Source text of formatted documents
..............................

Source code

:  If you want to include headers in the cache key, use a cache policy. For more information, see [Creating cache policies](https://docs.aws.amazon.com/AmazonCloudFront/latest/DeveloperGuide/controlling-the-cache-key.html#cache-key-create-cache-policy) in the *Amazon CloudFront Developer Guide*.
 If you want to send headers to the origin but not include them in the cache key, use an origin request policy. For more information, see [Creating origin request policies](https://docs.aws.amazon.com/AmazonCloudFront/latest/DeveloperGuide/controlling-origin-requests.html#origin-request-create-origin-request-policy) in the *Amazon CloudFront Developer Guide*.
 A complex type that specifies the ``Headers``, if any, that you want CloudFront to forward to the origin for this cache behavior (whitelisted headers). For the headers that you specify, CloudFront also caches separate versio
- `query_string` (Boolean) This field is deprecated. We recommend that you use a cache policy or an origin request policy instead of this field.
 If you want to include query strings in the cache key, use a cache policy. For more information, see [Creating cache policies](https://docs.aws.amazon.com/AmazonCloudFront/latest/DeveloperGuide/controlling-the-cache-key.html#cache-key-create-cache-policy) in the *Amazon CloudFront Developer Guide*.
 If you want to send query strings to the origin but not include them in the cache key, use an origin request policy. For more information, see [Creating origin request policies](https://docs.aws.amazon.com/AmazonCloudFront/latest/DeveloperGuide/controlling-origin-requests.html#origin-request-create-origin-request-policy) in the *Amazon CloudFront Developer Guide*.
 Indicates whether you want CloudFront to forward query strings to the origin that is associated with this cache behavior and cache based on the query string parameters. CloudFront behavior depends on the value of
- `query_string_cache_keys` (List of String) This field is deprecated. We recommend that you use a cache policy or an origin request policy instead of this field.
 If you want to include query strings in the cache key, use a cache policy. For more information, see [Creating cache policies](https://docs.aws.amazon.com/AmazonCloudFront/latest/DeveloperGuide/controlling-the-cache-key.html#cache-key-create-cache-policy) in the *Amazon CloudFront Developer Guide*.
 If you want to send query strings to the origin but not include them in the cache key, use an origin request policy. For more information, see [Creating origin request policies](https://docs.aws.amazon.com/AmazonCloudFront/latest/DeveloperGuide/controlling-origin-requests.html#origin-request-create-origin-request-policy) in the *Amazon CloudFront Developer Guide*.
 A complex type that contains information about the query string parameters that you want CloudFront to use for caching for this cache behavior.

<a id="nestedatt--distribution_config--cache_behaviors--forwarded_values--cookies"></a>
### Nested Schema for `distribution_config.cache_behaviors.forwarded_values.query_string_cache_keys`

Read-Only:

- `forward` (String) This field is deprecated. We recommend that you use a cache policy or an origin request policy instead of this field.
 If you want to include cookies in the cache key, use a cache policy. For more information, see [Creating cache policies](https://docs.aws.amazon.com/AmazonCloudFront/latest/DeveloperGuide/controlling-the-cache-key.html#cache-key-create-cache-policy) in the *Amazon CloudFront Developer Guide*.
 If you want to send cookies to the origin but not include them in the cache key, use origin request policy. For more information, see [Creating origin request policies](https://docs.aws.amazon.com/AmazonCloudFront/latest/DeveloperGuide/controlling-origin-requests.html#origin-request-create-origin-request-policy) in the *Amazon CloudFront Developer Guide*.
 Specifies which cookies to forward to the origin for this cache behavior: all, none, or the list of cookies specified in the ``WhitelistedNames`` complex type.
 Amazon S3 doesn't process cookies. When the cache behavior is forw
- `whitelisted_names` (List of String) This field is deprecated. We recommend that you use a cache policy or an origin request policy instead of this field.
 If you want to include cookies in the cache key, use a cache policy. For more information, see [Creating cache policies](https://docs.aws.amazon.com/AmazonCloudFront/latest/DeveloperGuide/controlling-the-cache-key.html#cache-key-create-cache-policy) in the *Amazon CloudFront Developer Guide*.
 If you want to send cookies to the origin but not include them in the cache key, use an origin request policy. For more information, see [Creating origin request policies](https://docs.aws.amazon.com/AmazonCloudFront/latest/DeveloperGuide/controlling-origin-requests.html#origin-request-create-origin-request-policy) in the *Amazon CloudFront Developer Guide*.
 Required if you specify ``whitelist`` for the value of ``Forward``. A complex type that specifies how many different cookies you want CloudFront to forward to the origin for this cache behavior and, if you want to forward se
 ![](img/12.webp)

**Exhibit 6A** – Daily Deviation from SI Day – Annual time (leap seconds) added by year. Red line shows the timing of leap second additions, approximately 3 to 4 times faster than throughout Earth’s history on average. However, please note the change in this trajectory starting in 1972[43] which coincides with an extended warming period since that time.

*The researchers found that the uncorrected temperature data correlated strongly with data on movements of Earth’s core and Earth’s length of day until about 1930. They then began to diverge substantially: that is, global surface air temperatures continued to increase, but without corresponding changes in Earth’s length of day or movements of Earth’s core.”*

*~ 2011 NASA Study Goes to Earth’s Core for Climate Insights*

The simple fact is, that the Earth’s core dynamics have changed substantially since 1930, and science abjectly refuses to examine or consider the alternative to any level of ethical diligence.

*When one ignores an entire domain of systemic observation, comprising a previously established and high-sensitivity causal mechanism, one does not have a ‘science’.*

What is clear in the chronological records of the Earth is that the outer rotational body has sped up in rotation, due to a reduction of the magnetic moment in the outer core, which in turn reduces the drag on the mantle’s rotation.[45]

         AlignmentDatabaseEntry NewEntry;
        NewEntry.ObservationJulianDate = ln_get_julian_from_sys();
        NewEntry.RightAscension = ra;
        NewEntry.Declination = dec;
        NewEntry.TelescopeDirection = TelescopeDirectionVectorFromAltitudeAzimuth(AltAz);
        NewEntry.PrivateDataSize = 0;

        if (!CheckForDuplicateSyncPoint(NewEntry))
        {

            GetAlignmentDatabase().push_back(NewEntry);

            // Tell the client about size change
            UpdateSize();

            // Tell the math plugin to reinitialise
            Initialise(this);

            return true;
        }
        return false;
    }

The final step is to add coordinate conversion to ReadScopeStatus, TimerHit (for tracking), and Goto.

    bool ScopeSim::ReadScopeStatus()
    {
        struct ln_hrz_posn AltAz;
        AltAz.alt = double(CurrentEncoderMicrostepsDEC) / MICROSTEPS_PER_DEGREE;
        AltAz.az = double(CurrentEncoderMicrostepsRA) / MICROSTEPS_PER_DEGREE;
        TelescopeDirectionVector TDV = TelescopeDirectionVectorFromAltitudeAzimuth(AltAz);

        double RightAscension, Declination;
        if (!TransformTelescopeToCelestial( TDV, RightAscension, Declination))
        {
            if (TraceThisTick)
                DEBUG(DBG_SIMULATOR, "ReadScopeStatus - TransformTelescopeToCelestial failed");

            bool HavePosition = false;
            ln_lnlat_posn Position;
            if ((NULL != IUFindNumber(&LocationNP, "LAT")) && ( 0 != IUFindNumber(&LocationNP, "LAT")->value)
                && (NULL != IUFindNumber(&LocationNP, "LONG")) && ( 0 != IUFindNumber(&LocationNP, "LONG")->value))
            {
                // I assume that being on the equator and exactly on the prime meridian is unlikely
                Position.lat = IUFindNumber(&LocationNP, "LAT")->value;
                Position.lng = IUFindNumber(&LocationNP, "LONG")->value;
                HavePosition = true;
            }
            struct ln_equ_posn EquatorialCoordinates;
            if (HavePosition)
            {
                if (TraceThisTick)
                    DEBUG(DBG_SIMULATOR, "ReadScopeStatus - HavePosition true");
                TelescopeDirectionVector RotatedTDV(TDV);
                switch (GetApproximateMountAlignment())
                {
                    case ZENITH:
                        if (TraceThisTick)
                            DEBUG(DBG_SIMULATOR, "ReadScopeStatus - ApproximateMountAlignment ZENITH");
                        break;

..............................

Exercise brief:
Rewrite the lines above, substituting "caching policy" for each occurrence of "cache policy" and keeping everything else the same.

Your response:
Source code

:  If you want to include headers in the cache key, use a caching policy. For more information, see [Creating cache policies](https://docs.aws.amazon.com/AmazonCloudFront/latest/DeveloperGuide/controlling-the-cache-key.html#cache-key-create-cache-policy) in the *Amazon CloudFront Developer Guide*.
 If you want to send headers to the origin but not include them in the cache key, use an origin request policy. For more information, see [Creating origin request policies](https://docs.aws.amazon.com/AmazonCloudFront/latest/DeveloperGuide/controlling-origin-requests.html#origin-request-create-origin-request-policy) in the *Amazon CloudFront Developer Guide*.
 A complex type that specifies the ``Headers``, if any, that you want CloudFront to forward to the origin for this cache behavior (whitelisted headers). For the headers that you specify, CloudFront also caches separate versio
- `query_string` (Boolean) This field is deprecated. We recommend that you use a caching policy or an origin request policy instead of this field.
 If you want to include query strings in the cache key, use a caching policy. For more information, see [Creating cache policies](https://docs.aws.amazon.com/AmazonCloudFront/latest/DeveloperGuide/controlling-the-cache-key.html#cache-key-create-cache-policy) in the *Amazon CloudFront Developer Guide*.
 If you want to send query strings to the origin but not include them in the cache key, use an origin request policy. For more information, see [Creating origin request policies](https://docs.aws.amazon.com/AmazonCloudFront/latest/DeveloperGuide/controlling-origin-requests.html#origin-request-create-origin-request-policy) in the *Amazon CloudFront Developer Guide*.
 Indicates whether you want CloudFront to forward query strings to the origin that is associated with this cache behavior and cache based on the query string parameters. CloudFront behavior depends on the value of
- `query_string_cache_keys` (List of String) This field is deprecated. We recommend that you use a caching policy or an origin request policy instead of this field.
 If you want to include query strings in the cache key, use a caching policy. For more information, see [Creating cache policies](https://docs.aws.amazon.com/AmazonCloudFront/latest/DeveloperGuide/controlling-the-cache-key.html#cache-key-create-cache-policy) in the *Amazon CloudFront Developer Guide*.
 If you want to send query strings to the origin but not include them in the cache key, use an origin request policy. For more information, see [Creating origin request policies](https://docs.aws.amazon.com/AmazonCloudFront/latest/DeveloperGuide/controlling-origin-requests.html#origin-request-create-origin-request-policy) in the *Amazon CloudFront Developer Guide*.
 A complex type that contains information about the query string parameters that you want CloudFront to use for caching for this cache behavior.

<a id="nestedatt--distribution_config--cache_behaviors--forwarded_values--cookies"></a>
### Nested Schema for `distribution_config.cache_behaviors.forwarded_values.query_string_cache_keys`

Read-Only:

- `forward` (String) This field is deprecated. We recommend that you use a caching policy or an origin request policy instead of this field.
 If you want to include cookies in the cache key, use a caching policy. For more information, see [Creating cache policies](https://docs.aws.amazon.com/AmazonCloudFront/latest/DeveloperGuide/controlling-the-cache-key.html#cache-key-create-cache-policy) in the *Amazon CloudFront Developer Guide*.
 If you want to send cookies to the origin but not include them in the cache key, use origin request policy. For more information, see [Creating origin request policies](https://docs.aws.amazon.com/AmazonCloudFront/latest/DeveloperGuide/controlling-origin-requests.html#origin-request-create-origin-request-policy) in the *Amazon CloudFront Developer Guide*.
 Specifies which cookies to forward to the origin for this cache behavior: all, none, or the list of cookies specified in the ``WhitelistedNames`` complex type.
 Amazon S3 doesn't process cookies. When the cache behavior is forw
- `whitelisted_names` (List of String) This field is deprecated. We recommend that you use a caching policy or an origin request policy instead of this field.
 If you want to include cookies in the cache key, use a caching policy. For more information, see [Creating cache policies](https://docs.aws.amazon.com/AmazonCloudFront/latest/DeveloperGuide/controlling-the-cache-key.html#cache-key-create-cache-policy) in the *Amazon CloudFront Developer Guide*.
 If you want to send cookies to the origin but not include them in the cache key, use an origin request policy. For more information, see [Creating origin request policies](https://docs.aws.amazon.com/AmazonCloudFront/latest/DeveloperGuide/controlling-origin-requests.html#origin-request-create-origin-request-policy) in the *Amazon CloudFront Developer Guide*.
 Required if you specify ``whitelist`` for the value of ``Forward``. A complex type that specifies how many different cookies you want CloudFront to forward to the origin for this cache behavior and, if you want to forward se
 ![](img/12.webp)

**Exhibit 6A** – Daily Deviation from SI Day – Annual time (leap seconds) added by year. Red line shows the timing of leap second additions, approximately 3 to 4 times faster than throughout Earth’s history on average. However, please note the change in this trajectory starting in 1972[43] which coincides with an extended warming period since that time.

*The researchers found that the uncorrected temperature data correlated strongly with data on movements of Earth’s core and Earth’s length of day until about 1930. They then began to diverge substantially: that is, global surface air temperatures continued to increase, but without corresponding changes in Earth’s length of day or movements of Earth’s core.”*

*~ 2011 NASA Study Goes to Earth’s Core for Climate Insights*

The simple fact is, that the Earth’s core dynamics have changed substantially since 1930, and science abjectly refuses to examine or consider the alternative to any level of ethical diligence.

*When one ignores an entire domain of systemic observation, comprising a previously established and high-sensitivity causal mechanism, one does not have a ‘science’.*

What is clear in the chronological records of the Earth is that the outer rotational body has sped up in rotation, due to a reduction of the magnetic moment in the outer core, which in turn reduces the drag on the mantle’s rotation.[45]

         AlignmentDatabaseEntry NewEntry;
        NewEntry.ObservationJulianDate = ln_get_julian_from_sys();
        NewEntry.RightAscension = ra;
        NewEntry.Declination = dec;
        NewEntry.TelescopeDirection = TelescopeDirectionVectorFromAltitudeAzimuth(AltAz);
        NewEntry.PrivateDataSize = 0;

        if (!CheckForDuplicateSyncPoint(NewEntry))
        {

            GetAlignmentDatabase().push_back(NewEntry);

            // Tell the client about size change
            UpdateSize();

            // Tell the math plugin to reinitialise
            Initialise(this);

            return true;
        }
        return false;
    }

The final step is to add coordinate conversion to ReadScopeStatus, TimerHit (for tracking), and Goto.

    bool ScopeSim::ReadScopeStatus()
    {
        struct ln_hrz_posn AltAz;
        AltAz.alt = double(CurrentEncoderMicrostepsDEC) / MICROSTEPS_PER_DEGREE;
        AltAz.az = double(CurrentEncoderMicrostepsRA) / MICROSTEPS_PER_DEGREE;
        TelescopeDirectionVector TDV = TelescopeDirectionVectorFromAltitudeAzimuth(AltAz);

        double RightAscension, Declination;
        if (!TransformTelescopeToCelestial( TDV, RightAscension, Declination))
        {
            if (TraceThisTick)
                DEBUG(DBG_SIMULATOR, "ReadScopeStatus - TransformTelescopeToCelestial failed");

            bool HavePosition = false;
            ln_lnlat_posn Position;
            if ((NULL != IUFindNumber(&LocationNP, "LAT")) && ( 0 != IUFindNumber(&LocationNP, "LAT")->value)
                && (NULL != IUFindNumber(&LocationNP, "LONG")) && ( 0 != IUFindNumber(&LocationNP, "LONG")->value))
            {
                // I assume that being on the equator and exactly on the prime meridian is unlikely
                Position.lat = IUFindNumber(&LocationNP, "LAT")->value;
                Position.lng = IUFindNumber(&LocationNP, "LONG")->value;
                HavePosition = true;
            }
            struct ln_equ_posn EquatorialCoordinates;
            if (HavePosition)
            {
                if (TraceThisTick)
                    DEBUG(DBG_SIMULATOR, "ReadScopeStatus - HavePosition true");
                TelescopeDirectionVector RotatedTDV(TDV);
                switch (GetApproximateMountAlignment())
                {
                    case ZENITH:
                        if (TraceThisTick)
                            DEBUG(DBG_SIMULATOR, "ReadScopeStatus - ApproximateMountAlignment ZENITH");
                        break;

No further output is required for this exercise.